The rule that decides whether two same-named inherited members share a slot or not:

Inherited membersOutcome
Same name, same type, from two basesCollision — see Distinct
Same name, different type, from two basesNo collision — both coexist, resolved by type at each use
Same field required by two interfacesNo collision — interfaces allocate nothing, one slot satisfies both

Distinct: resolving collisions

A collision is name + type inherited from two bases. By default a collision collapses to one slot — the later base wins. Marking the field distinct, on either source, keeps separate per-source slots instead, reachable only by qualification:

public distinct int value = 0;

With value declared distinct on both Counter and Tag, Widget holds two independent int slots, each reached through this.Base::member:

this.Counter::value = 5;      // explicit qualification, no collision
this.Tag::value     = 7;

// console.write(value);      // invalid: two int 'value' slots, no type context
A bare read of a distinct-collided member is a compile error

Once a member is distinct-collided, there is no default slot to fall back to — every read or write must qualify which base's slot it means, either via this.Base::member or, from outside the instance, Base::member resolution by static type.

Fields still auto-construct when bare-declared, the same as any field: string s; is "", Array<T> a; is [], int i; is 0 — a distinct field with no initializer follows the same rule as any other.
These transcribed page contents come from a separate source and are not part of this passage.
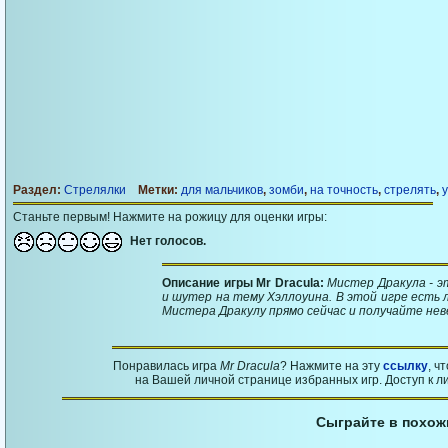
Раздел:
Стрелялки
Метки:
для мальчиков
,
зомби
,
на точность
,
стрелять
,
Станьте первым! Нажмите на рожицу для оценки игры:
Нет голосов.
Описание игры Mr Dracula:
Мистер Дракула - э
и шутер на тему Хэллоуина. В этой игре есть 
Мистера Дракулу прямо сейчас и получайте не
Понравилась игра
Mr Dracula
? Нажмите на эту
ссылку
, ч
на Вашей личной странице избранных игр. Доступ к л
Сыграйте в похож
Covariant interface returns

A method satisfies an interface requirement when its name and parameter canonicals match exactly and its declared class/interface return type is assignable to the required return — a subtype return is enough. T also satisfies a requirement declared as T?. Every other return shape — unions, function types, primitives, and void — must still match exactly.

interface Shape {
    Shape clone();
}

class Circle : Shape {
    // Circle is a subtype of Shape — satisfies the requirement covariantly.
    Circle clone() => Circle::Circle();
}
interface Repository {
    Widget? find(int id);
}

class MemRepository : Repository {
    // T satisfies a required T?
    Widget find(int id) => ...;
}

This relaxation applies only to interface satisfaction — narrowing a return type in a derived class does not override the base class's method the same way. And because a requirement allocates no slot, dispatch still reaches the implementing class's single method; there is nothing extra to resolve at the call site.